Des questions demeurent sur les risques, malgré la reprise des opérations à la centrale nucléaire de (Tomari-)Hokkaido | The Mainichi Daily News | Japon : séisme, tsunami & conséquences | Scoop.it

(traduction) Des questions demeurent quant à la pertinence de l'évaluation des risques du réacteur n ° 3 de la centrale nucléaire de Tomari - de la "Hokkaido Electric Power Co." - dont les activités commerciales ont repris après le feu vert donné par le gouverneur de Hokkaido Harumi Takahashi le 17 août.

 

Dans un geste rare, le réacteur avait été  plus de cinq mois en  "opération d'ajustement"  - un des phases de la dernière étape des inspections régulières .

 

Le gouvernement exige que les fournisseurs d'électricité procédent à une évaluation primaire des tests de stress sur les réacteurs comme condition préalable pour réactiver les réacteurs nucléaires lors des inspections régulières.

 

Les réacteurs nucléaires en pleine opération sont soumis à une évaluation secondaire.

 

Le réacteur n ° 3 de Tomari générait en fait de l'énergie électrique à pleine capacité, même si il faisait l'objet d'inspections régulières. Par conséquent, le fournisseur (HEPCO) ainsi que les régulateurs du gouvernement ont rendu un jugement délicat quand ils ont décidé de passer à des opérations commerciales.

 

Toutefois, la question essentielle n'est pas de savoir le réacteur devrait être soumis à une évaluation primaire ou secondaire. Gardant à l'esprit une leçon à tirer de la crise en cours à la centrale nucléaire de Fukushima n ° 1 frappée par le tsunami, l'exploitant de l'usine de Tomari ainsi que les régulateurs du gouvernement auraient dû procéder à la meilleure évaluation du risque et fournir une explication suffisante à la communauté locale et au grand public. Ils auraient ensuite dû statuer sur la reprise des opérations commerciales du réacteur.

 

Néanmoins, la confusion des procédures de reprise des opérations commerciales au réacteur n ° 3 de Tomari a montré que les gouvernements centraux et locaux et les services publics ont décidé de reprendre ses activités commerciales sans s'appuyer sur les résultats de leur meilleure évaluation des risques .

 

Au contraire, cela a donné au public l'impression que la réponse des gouvernements nationaux et locaux a été politiquement motivée, écartant les discussions sur la sûreté du réacteur.

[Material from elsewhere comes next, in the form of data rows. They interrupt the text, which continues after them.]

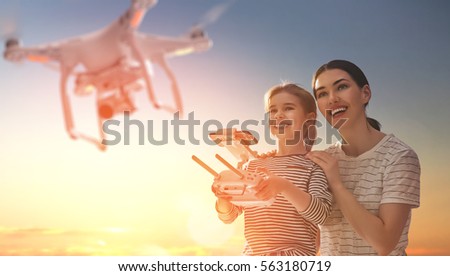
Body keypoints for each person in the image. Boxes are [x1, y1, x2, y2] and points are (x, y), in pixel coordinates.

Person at [306, 60, 421, 255]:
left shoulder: (399, 157)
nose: (332, 99)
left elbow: (384, 243)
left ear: (365, 93)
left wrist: (336, 184)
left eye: (341, 87)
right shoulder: (323, 159)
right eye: (322, 94)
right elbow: (310, 236)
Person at [213, 83, 332, 256]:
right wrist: (223, 199)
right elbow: (228, 216)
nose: (278, 115)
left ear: (309, 118)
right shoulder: (254, 166)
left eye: (288, 108)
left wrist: (284, 186)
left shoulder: (314, 167)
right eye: (273, 110)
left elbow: (321, 215)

Une telle réponse ne peut ni assurer la sécurité des résidents locaux, ni gagner la confiance du public.

 

Les mesures de sécurité que les fournisseurs d'énergie (opérateurs de service public) ont mis en œuvre à leurs centrales nucléaires suite à l'accident de Fukushima sont simplement des mesures palliatives. C'est également le cas avec le déploiement par  Hokkaido Electric Power de véhicules équipés de groupes électrogènes, de pompes d'urgence et de machines-outils lourdes en cas de catastrophe naturelle pour enlever les décombres de l'usine de Tomari, ainsi que sa mise en place des procédures de largage d'hydrogène à partir du bâtiment de  son réacteur.